Prevention of Medical Errors - Leveraging the power of science and compliance to prevent catastrophe

Article on Advance web for LPNs website by Barbara L. Olson

A lot of useful information in this article about human factors in general, and particularly medical error. I have to say that for a publication that claims to be for practical nurses, this article is so full of unnecessary human factors and psychological jargon that the key messages may well be lost, which is a real shame.

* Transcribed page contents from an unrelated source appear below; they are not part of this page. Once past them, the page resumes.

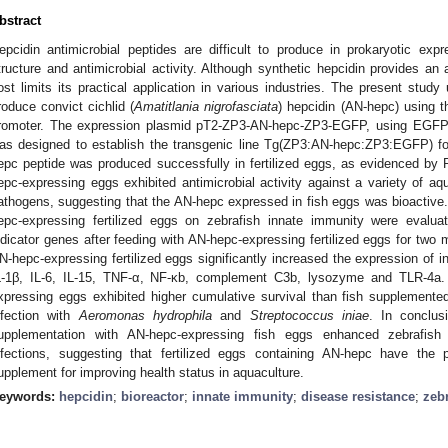
bstract
epcidin antimicrobial peptides are difficult to produce in prokaryotic ex
tructure and antimicrobial activity. Although synthetic hepcidin provides an a
ost limits its practical application in various industries. The present stud
roduce convict cichlid (
Amatitlania nigrofasciata
) hepcidin (AN-hepc) using t
romoter. The expression plasmid pT2-ZP3-AN-hepc-ZP3-EGFP, using EGFP 
as designed to establish the transgenic line Tg(ZP3:AN-hepc:ZP3:EGFP) f
epc peptide was produced successfully in fertilized eggs, as evidenced by
epc-expressing eggs exhibited antimicrobial activity against a variety of aqu
athogens, suggesting that the AN-hepc expressed in fish eggs was bioactiv
epc-expressing fertilized eggs on zebrafish innate immunity were evalua
ndicator genes after feeding with AN-hepc-expressing fertilized eggs for two
N-hepc-expressing fertilized eggs significantly increased the expression of i
L-1β, IL-6, IL-15, TNF-α, NF-κb, complement C3b, lysozyme and TLR-4a.
xpressing eggs exhibited higher cumulative survival than fish supplemented
nfection with
Aeromonas hydrophila
and
Streptococcus iniae
. In conclus
upplementation with AN-hepc-expressing fish eggs enhanced zebrafish
nfections, suggesting that fertilized eggs containing AN-hepc have the
upplement for improving health status in aquaculture.
eywords:
hepcidin
;
bioreactor
;
innate immunity
;
disease resistance
;
zeb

Why can't people write clearly?

One of the messages seems to be that healthcare does not act in the same way as 'high reliability organisations.' In particular health care professionals are "more likely to accept broadly stated goals as the functional unit performance, rather than process-orientated steps that contribute to a larger outcome." I think this means that there is more responsibility put on individuals to act safely and less emphasis on improving systems to reduce the risk of error.

The article suggests a risk-reduction hierarchy that I think is good:
* Forcing functions and constraints
* Automation and computerisation
* Standardisation and protocols
* Checklists and double-check systems
* Rules and policies
* Education and information
* Suggestions to be more careful.

Andy Brazier

‘Human error’ blamed for 134 incorrect promotion notifications

Article in the Stars and Stripes by Jeff Schogol on 8 June 2009

134 petty officers second class were incorrectly notified that they had been promoted to E-6 before the Memorial Day weekend.

The process seems to involve calculating scores and those with the highest earn the promotion. In this case the quota for the number being promoted was exceeded due to human error. Those involved will have to be demoted. According to the article "The Navy has since added an extra check to make sure the human error in question does not happen again."